**TO DO**
1. Could you give the AWS migration proposal again from "Amazon Web Service(AWS)" up to and including "in other subnets.", renaming "data centers" to "server facilities"?
2. Can you go on with the AWS migration proposal from the point where it stops?

**PAGE EXTRACT**
■ ■ ■ ■

Achitecting on AWS Practice

Migrating from on-premise data center to Cloud Service

Featured image

Abstract


The traditional e-commerce company, Dayone Corp, plans to migrate from its on-premise data center to AWS while satisfying the following 9 requirements: autoscaling, disaster recovery, scalable database, low latency, self-healing infrastructure, security, archiving, IaC, and cost effectiveness. The proposal delineates the architecture diagram and explains how each element is related to the customer’s requirements.

Overview

image

Features

Region, VPC, Availability Zone, Subnet


Amazon Web Service(AWS) provides diverse cloud computing services worldwide. To ensure high availability and fault tolerance, AWS hosts its resources in accordance with a multi-tier hierarchy. AWS consists of multiple regions, which are geographically apart. Each region consists of several Availability Zones(AZ), which is a group of multiple adjacent data centers. Amazon Virtual Private Cloud(VPC) enables logical isolation of its resources from the resources from other VPCs. Subnet, a range of IP addresses in a VPC, also isolates resources in each subnet from those in other subnets.


The proposed architecture provides a highly available 3-tier web application service with a single VPC in a single region. The VPC consists of two AZs which means the Dayone Corp’s application is hosted in different data centers. Any failure in one AZ is backed up by the other AZ. For example, each AZ receives 50% of total requests when everything goes right but an active AZ receives 100% of total requests when the other AZ goes wrong by flood, power shortage, etc. Consistent with the modularity of 3i-tier web applications, each AZ is splitted into 3 private subnets, each of which matches web server layer, web application server layer, and data layer. The isolated subnets facilitate managing already-modularized servers, making each layer independent to other layers.

Auto Scaling Group


The proposed architecture adopts Auto Scaling group to meet the demand which is unpredictable at the moment. Auto Scaling group monitors and manages a collection of EC2 instances by predefined configurations. Auto Scaling group maintains the number of healthy instances through periodical health checks and terminating/launching instances. The management by the group makes EC2 instances self-healing. Web server EC2 instances and web application server EC2 instances are designated to distinct Auto Scaling groups. Thus, different configurations, such as the number of minimum instances, desired instances, maximum instances, are applied to different layers independently. Also, each Auto Scaling group is connected to a load balancer respectively. The connection helps load balancers to distribute incoming requests even though the addresses to instances may change during the auto scaling process. A single Auto Scaling group is able to manage resources in different AZ since AZs are interconnected with high-speed links.

■ ■ ■ ■

Collected data

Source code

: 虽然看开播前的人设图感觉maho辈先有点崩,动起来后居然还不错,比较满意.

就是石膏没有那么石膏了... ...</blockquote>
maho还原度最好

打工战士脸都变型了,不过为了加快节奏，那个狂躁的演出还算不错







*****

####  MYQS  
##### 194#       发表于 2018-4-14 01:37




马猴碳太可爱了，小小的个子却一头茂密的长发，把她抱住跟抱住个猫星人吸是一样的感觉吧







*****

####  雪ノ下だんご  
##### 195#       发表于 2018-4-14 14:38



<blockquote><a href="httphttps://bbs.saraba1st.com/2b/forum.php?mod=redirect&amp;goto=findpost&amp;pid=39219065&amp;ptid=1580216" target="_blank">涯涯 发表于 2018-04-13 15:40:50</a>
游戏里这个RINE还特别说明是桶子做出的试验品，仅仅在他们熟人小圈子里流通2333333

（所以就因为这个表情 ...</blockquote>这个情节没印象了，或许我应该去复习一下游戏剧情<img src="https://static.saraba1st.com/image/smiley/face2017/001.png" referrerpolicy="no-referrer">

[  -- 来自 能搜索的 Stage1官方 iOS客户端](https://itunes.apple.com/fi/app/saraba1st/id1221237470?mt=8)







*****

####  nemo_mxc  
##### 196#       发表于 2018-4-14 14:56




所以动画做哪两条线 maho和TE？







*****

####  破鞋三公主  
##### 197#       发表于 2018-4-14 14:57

■ ■ ■ ■

**RESULTS**
1.
Amazon Web Service(AWS) provides diverse cloud computing services worldwide. To ensure high availability and fault tolerance, AWS hosts its resources in accordance with a multi-tier hierarchy. AWS consists of multiple regions, which are geographically apart. Each region consists of several Availability Zones(AZ), which is a group of multiple adjacent server facilities. Amazon Virtual Private Cloud(VPC) enables logical isolation of its resources from the resources from other VPCs. Subnet, a range of IP addresses in a VPC, also isolates resources in each subnet from those in other subnets.

2.
Choosing an appropriate scaling strategy saves costs by preventing Dayone Corp from buying resources excessively. Among several scaling strategies, Dayone Corp had better adopt dynamic scaling in the short term and scheduled scaling/predictive scaling in the long term. Dynamic scaling is suitable to meet the fluctuating demand on the spot. It adjusts the number of instances by policy. For instance, Auto Scaling group launches a new instance when CPU utilization rate reaches a certain threshold. After piling up a certain amount of user activities data with dynamic scaling, Dayone Corp is able to predict the user’s demands. CloudWatch monitors the users’ activities and logs statistics related to the demand. If the user activities are simple, Dayone Corp had better switch to scheduled scaling, which resizes the resources by time and date. For example, Double the number of web application servers on Friday between 6pm and 10pm. On the contrary, if the data are too complex to cover its tendency by simple scheduling, Dayone Corp might as well utilize predictive scaling which takes advantage of machine learning models.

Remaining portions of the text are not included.